Document images with source code
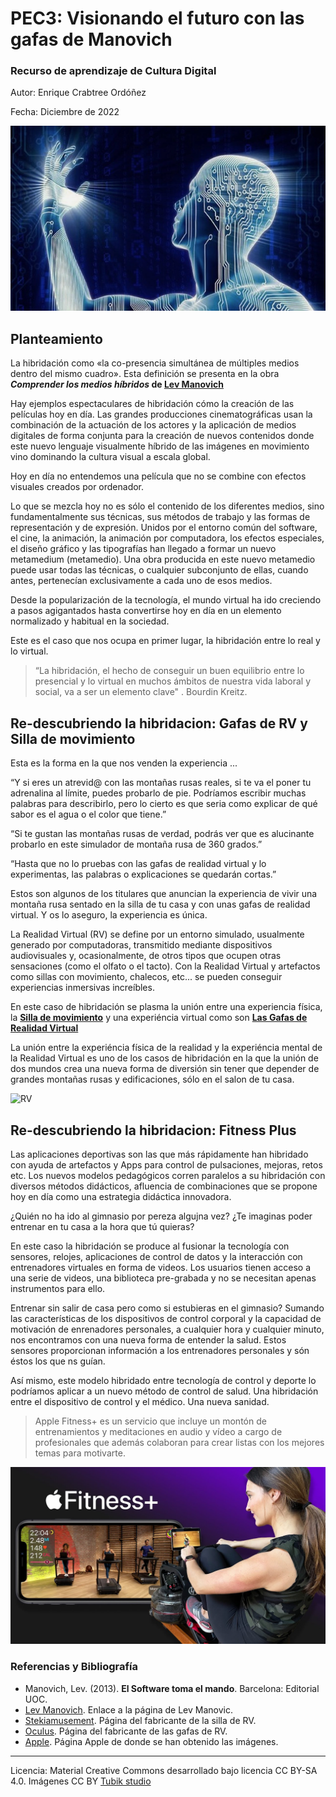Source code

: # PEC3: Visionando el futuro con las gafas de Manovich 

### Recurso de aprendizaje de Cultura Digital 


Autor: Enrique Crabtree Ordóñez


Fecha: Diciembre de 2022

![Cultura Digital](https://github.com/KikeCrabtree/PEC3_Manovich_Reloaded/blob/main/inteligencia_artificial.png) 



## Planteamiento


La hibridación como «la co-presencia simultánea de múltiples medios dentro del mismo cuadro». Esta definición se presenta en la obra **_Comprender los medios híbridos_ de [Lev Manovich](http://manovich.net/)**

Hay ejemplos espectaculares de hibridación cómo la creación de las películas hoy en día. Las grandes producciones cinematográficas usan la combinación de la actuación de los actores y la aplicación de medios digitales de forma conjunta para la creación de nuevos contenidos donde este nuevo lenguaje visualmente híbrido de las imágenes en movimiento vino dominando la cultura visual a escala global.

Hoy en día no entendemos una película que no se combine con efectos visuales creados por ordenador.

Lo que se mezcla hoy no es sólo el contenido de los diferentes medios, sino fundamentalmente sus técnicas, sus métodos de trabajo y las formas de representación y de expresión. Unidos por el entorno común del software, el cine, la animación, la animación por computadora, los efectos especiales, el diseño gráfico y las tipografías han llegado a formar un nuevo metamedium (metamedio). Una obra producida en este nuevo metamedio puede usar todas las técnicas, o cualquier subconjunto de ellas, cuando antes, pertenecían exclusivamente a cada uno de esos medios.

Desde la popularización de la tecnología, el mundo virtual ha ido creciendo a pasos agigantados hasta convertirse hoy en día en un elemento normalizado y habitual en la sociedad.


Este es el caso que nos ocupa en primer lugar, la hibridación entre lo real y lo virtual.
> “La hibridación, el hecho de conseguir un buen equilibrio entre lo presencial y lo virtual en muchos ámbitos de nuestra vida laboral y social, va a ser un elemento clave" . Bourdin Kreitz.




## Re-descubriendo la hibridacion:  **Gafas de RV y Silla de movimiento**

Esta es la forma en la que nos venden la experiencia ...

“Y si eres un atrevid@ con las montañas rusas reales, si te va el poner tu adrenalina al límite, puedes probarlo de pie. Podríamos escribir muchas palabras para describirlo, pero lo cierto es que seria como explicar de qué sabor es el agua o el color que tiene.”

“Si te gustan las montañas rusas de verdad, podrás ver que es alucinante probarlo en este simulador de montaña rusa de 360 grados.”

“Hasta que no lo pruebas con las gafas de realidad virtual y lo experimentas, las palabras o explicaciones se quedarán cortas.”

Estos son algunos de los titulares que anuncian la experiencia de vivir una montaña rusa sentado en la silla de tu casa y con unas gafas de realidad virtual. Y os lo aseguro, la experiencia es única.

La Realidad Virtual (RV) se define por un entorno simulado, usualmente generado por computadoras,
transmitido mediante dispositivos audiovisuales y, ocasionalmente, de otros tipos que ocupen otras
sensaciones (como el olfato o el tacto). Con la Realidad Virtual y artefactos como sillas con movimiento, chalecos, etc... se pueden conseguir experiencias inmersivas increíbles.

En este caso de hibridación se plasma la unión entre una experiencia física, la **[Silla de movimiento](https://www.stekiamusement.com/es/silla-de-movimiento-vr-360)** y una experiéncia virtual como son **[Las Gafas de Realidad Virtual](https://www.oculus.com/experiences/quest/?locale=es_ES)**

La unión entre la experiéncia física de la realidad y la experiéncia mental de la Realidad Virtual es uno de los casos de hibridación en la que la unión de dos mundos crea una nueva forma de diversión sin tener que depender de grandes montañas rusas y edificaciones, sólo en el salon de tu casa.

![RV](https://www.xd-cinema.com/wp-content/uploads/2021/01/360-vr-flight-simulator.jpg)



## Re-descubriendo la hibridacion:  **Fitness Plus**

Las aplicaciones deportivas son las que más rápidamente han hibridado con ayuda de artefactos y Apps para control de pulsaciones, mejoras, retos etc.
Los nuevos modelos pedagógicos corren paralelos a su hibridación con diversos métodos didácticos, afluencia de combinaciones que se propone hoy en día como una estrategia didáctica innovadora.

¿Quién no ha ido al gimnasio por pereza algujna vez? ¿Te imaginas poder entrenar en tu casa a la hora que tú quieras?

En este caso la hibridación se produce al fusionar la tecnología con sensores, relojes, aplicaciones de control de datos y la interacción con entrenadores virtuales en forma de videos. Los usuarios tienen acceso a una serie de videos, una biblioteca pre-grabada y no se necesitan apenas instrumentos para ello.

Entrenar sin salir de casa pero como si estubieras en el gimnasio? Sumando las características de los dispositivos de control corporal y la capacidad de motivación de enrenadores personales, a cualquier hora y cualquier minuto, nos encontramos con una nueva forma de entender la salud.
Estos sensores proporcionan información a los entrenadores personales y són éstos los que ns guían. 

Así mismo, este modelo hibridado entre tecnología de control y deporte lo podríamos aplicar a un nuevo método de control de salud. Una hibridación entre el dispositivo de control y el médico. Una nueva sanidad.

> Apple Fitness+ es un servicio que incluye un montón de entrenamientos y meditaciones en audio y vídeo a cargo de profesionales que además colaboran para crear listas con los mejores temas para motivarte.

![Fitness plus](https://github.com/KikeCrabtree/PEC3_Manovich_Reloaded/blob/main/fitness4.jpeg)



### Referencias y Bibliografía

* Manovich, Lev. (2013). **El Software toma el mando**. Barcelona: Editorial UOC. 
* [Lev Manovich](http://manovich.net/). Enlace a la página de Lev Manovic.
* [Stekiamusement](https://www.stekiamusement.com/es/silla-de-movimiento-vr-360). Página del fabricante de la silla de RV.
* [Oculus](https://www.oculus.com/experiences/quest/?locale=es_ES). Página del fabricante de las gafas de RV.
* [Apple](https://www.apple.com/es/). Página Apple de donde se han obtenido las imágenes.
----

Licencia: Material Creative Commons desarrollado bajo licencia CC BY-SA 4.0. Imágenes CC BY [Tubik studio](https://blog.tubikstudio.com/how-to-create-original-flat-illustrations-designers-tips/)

▸ Task statement
Return all lines from the data above with "Esta" in them.

▸ Response to this exercise
La hibridación como «la co-presencia simultánea de múltiples medios dentro del mismo cuadro». Esta definición se presenta en la obra **_Comprender los medios híbridos_ de [Lev Manovich](http://manovich.net/)**
Esta es la forma en la que nos venden la experiencia ...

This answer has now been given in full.